Olaf the Stout said:


> Good job Kris, especially considering they are quite small minis.



Thanks. In truth I have probably enjoyed painting these a lot more than regular sized figures (probably because they are not cluttered with extra oddments, fancy armour, and the like - which makes things a little easier).


----------



## Olaf the Stout (Apr 14, 2010)

Yeah, lots of detail on a mini can make them look really awesome, but sometimes you can get halfway through painting them and start to wish the they were just a little bit simpler! 

Olaf the Stout


----------



## pogre (Apr 23, 2010)

Olaf the Stout said:


> Yeah, lots of detail on a mini can make them look really awesome, but sometimes you can get halfway through painting them and start to wish the they were just a little bit simpler!
> 
> Olaf the Stout




Amen!

I have a commission sitting on my desk right now with way too many details and bits.

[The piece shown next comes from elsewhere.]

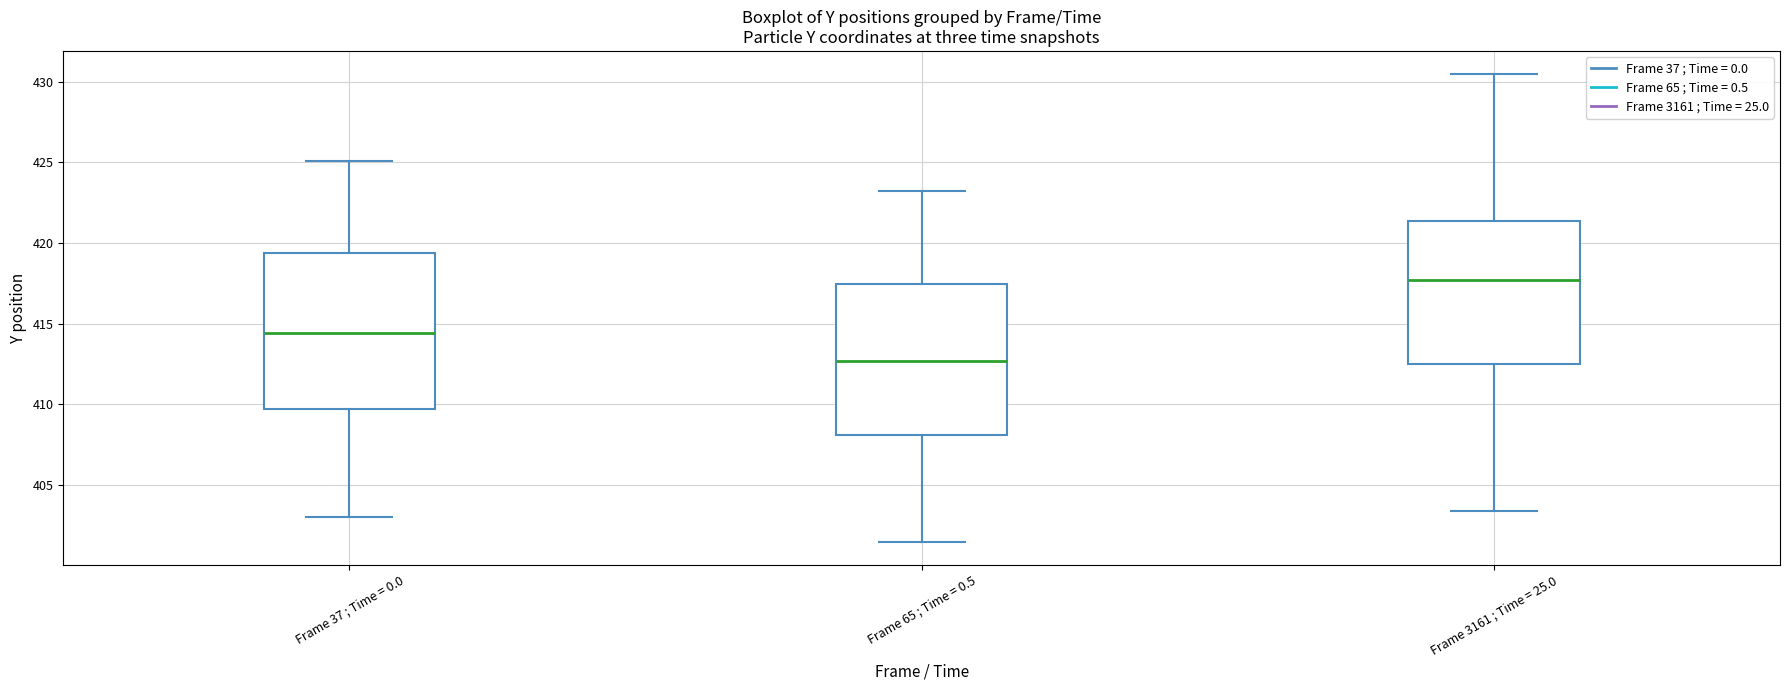

Where is the lower edge of the box for Frame 37 ; Time = 0.0 on the y-axis? The values are not printed on the chart, so give them approximately, as read against the axis.

409.5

I think the Beastmen look great!


----------



## Shadowslayer (Apr 23, 2010)

I'm still checking in every now and then for the skeletons.


----------



## Kris (Apr 23, 2010)

Apologies for the delay with the skeleton mini's (I've kinda been side-tracked with some WWII figures  ) ...but I will try and take some pictures of the four I have painted this weekend.


----------



## Kris (Apr 26, 2010)

Here's the skeletons...











These are from Caesar Miniatures' 'Undead' pack _(see the link in the first post)_ and you get 35+ in the box (I got 37). Some of the other figures in the pack might also be usable as ghosts, wraiths, etc. (which I hope to slap some paint on soon) - though the vampire figures are a little cheesy.

Next up ...hmm ...not sure yet ...maybe some trolls.


----------



## Shadowslayer (Apr 28, 2010)

That is definitely cool. Thanks for the pics. Its too bad this company doesnt do D&D scale.


----------



## farfade (Jan 19, 2011)

Hi,

(firt, sorry for my broken english)

On your photos, what is the size of the bases the figures are mounted on ?
I wonder if 1:72 minis can be use with a rule system that requires 20mm bases.

How have you mounted it ? You've cut the original base and glued the feet directly on the new base ?

Thanks,

raph


----------



## Kris (Jan 19, 2011)

The bases are (UK) one pence coins - which are around 20mm in diameter.

All I do is glue the base of the miniature to the coin and then use some greenstuff (or any kind of filler/modelling putty would do) to blend the edge of the plastic base down to the edge of the coin. Sometimes I do clip away some of the edge of the base if it is overly large, but most of the time it's just glued straight to the coin.

However, if that doesn't make much sense I'll post some pictures the next time I paint one of these guys (if you like).


----------



## Scorpio616 (Aug 5, 2015)

Kris said:


> and set 2 contains 50 figures (in 10 different poses, and is the only set with any archers)...
> 
> Anyhow, here's 12 (a mix from both sets) that I've finished:



Oh those look nice, they look good for 5E goblins. 



10 archers in set 2 you say and that's the set with the facepalmer and ass-grabber as well... cha-ching. Thanks for the heads up. Also got 30 1/72 wargs to upgrade some of the squatting moria goblins I have to calvary.


----------



## Kris (Aug 5, 2015)

Wow ...was it really several years ago that I started this thread (how time files :S ).

Anyway, yeah - they work pretty well as 28mm goblins ...and I also picked up a pack of the Dark Alliance *'Light Warg Orcs'* a while back ...though I've only got round to painting a couple of them...











...which, like you say, can also pass as (28mm) goblin worg cavalry.


----------



## Scorpio616 (Aug 5, 2015)

Kris said:


>



What's that base size you got there?


----------



## Kris (Aug 5, 2015)

It's a 20x40mm plastic base that came with some 10mm miniatures I bought several years ago - but you can get similar sized ones laser-cut from mdf/hdf nowadays


----------



## Scorpio616 (Aug 5, 2015)

Oh yeah, MDF seems the only reliable source of pill bases.


----------